Data extract
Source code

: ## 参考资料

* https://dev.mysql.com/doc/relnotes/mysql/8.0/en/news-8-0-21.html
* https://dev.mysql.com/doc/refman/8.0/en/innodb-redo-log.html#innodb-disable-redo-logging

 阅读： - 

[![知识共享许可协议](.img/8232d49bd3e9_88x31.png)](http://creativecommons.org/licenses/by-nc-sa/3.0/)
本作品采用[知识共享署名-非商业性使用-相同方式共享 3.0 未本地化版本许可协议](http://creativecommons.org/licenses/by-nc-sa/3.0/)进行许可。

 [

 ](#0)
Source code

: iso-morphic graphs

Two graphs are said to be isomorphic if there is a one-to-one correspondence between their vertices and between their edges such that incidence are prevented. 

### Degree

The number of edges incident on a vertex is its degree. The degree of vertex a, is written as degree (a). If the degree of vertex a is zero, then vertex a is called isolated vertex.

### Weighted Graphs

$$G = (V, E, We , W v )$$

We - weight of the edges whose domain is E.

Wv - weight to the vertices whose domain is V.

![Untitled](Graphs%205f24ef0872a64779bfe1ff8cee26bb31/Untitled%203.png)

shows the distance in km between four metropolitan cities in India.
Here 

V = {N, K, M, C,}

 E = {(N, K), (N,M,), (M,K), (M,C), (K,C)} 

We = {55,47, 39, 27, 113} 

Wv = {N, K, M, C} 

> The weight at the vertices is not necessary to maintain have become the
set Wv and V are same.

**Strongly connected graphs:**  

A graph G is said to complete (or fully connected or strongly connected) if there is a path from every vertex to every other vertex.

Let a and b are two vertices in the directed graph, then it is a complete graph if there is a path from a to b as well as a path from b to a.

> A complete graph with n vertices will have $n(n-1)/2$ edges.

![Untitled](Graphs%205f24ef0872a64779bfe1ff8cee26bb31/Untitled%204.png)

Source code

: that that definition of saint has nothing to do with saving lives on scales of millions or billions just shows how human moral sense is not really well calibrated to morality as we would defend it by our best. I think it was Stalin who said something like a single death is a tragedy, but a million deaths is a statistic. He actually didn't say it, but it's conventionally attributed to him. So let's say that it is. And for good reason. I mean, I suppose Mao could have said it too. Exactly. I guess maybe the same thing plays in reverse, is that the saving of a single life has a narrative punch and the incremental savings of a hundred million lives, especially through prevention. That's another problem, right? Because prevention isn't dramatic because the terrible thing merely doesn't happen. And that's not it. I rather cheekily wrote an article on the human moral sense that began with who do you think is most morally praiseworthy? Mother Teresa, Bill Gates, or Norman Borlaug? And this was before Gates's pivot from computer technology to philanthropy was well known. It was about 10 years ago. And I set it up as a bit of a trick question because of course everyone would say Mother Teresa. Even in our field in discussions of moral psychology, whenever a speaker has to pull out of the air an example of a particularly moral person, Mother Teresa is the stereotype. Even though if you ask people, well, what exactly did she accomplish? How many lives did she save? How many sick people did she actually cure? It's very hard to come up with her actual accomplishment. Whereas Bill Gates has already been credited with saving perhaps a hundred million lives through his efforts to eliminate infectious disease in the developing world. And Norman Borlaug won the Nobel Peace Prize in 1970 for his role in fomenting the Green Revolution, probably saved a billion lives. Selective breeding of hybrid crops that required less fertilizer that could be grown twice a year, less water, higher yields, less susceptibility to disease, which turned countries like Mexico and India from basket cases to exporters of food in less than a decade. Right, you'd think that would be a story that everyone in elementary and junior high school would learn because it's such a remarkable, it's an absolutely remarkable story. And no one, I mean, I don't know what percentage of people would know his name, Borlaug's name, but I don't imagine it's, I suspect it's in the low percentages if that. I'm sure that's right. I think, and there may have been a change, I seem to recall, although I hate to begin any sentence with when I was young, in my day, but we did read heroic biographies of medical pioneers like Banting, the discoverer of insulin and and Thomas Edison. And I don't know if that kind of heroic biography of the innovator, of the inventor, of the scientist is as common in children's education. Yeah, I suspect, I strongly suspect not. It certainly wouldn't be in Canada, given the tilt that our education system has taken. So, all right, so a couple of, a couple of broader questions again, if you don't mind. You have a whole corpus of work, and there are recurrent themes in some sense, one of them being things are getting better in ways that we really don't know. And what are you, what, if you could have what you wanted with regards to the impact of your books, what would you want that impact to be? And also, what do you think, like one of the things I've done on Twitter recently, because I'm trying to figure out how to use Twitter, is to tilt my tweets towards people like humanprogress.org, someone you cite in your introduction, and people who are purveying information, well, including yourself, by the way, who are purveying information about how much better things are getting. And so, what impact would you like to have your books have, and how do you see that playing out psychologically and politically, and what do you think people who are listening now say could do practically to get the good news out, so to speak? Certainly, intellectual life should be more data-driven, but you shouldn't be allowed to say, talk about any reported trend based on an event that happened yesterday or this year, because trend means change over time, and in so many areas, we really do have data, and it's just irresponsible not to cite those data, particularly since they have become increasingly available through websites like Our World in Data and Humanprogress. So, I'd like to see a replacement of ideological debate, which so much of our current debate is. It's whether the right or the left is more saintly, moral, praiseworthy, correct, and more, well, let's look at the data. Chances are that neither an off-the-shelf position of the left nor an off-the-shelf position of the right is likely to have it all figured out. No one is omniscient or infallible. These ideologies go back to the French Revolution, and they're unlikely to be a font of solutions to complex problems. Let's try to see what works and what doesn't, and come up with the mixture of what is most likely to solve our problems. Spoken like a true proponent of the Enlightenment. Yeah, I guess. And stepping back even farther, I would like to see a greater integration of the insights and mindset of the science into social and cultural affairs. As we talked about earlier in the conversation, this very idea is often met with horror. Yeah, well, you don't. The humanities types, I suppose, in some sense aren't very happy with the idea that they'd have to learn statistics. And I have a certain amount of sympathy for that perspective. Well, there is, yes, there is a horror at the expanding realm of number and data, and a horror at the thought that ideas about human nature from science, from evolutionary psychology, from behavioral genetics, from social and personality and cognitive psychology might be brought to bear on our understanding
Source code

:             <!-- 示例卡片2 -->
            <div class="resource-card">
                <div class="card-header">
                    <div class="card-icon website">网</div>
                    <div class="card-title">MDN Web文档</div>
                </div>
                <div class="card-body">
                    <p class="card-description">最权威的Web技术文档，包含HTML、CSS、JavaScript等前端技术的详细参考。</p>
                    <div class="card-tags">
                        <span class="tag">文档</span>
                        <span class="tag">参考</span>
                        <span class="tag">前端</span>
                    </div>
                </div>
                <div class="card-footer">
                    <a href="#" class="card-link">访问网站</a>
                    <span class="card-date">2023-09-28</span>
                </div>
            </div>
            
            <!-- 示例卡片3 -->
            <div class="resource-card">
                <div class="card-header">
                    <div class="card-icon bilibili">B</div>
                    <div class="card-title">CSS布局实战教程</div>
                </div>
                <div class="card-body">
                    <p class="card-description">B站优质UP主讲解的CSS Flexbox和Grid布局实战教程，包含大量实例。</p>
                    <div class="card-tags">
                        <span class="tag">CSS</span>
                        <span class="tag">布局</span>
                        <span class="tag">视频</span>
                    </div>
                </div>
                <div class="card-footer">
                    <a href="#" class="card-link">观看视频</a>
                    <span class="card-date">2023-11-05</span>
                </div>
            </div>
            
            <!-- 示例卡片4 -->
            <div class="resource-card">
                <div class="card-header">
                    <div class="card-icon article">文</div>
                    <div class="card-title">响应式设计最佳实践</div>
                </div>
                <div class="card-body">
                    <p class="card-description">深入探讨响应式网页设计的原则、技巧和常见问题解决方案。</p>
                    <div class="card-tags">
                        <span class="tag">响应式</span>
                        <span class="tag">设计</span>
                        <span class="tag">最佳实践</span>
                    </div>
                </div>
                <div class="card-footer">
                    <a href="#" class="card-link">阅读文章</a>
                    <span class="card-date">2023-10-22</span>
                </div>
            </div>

Requirement
Pick out every line in the items above that contains the string "icon", and copy each one in full.

Output for this exercise
                    <div class="card-icon website">网</div>
                    <div class="card-icon bilibili">B</div>
                    <div class="card-icon article">文</div>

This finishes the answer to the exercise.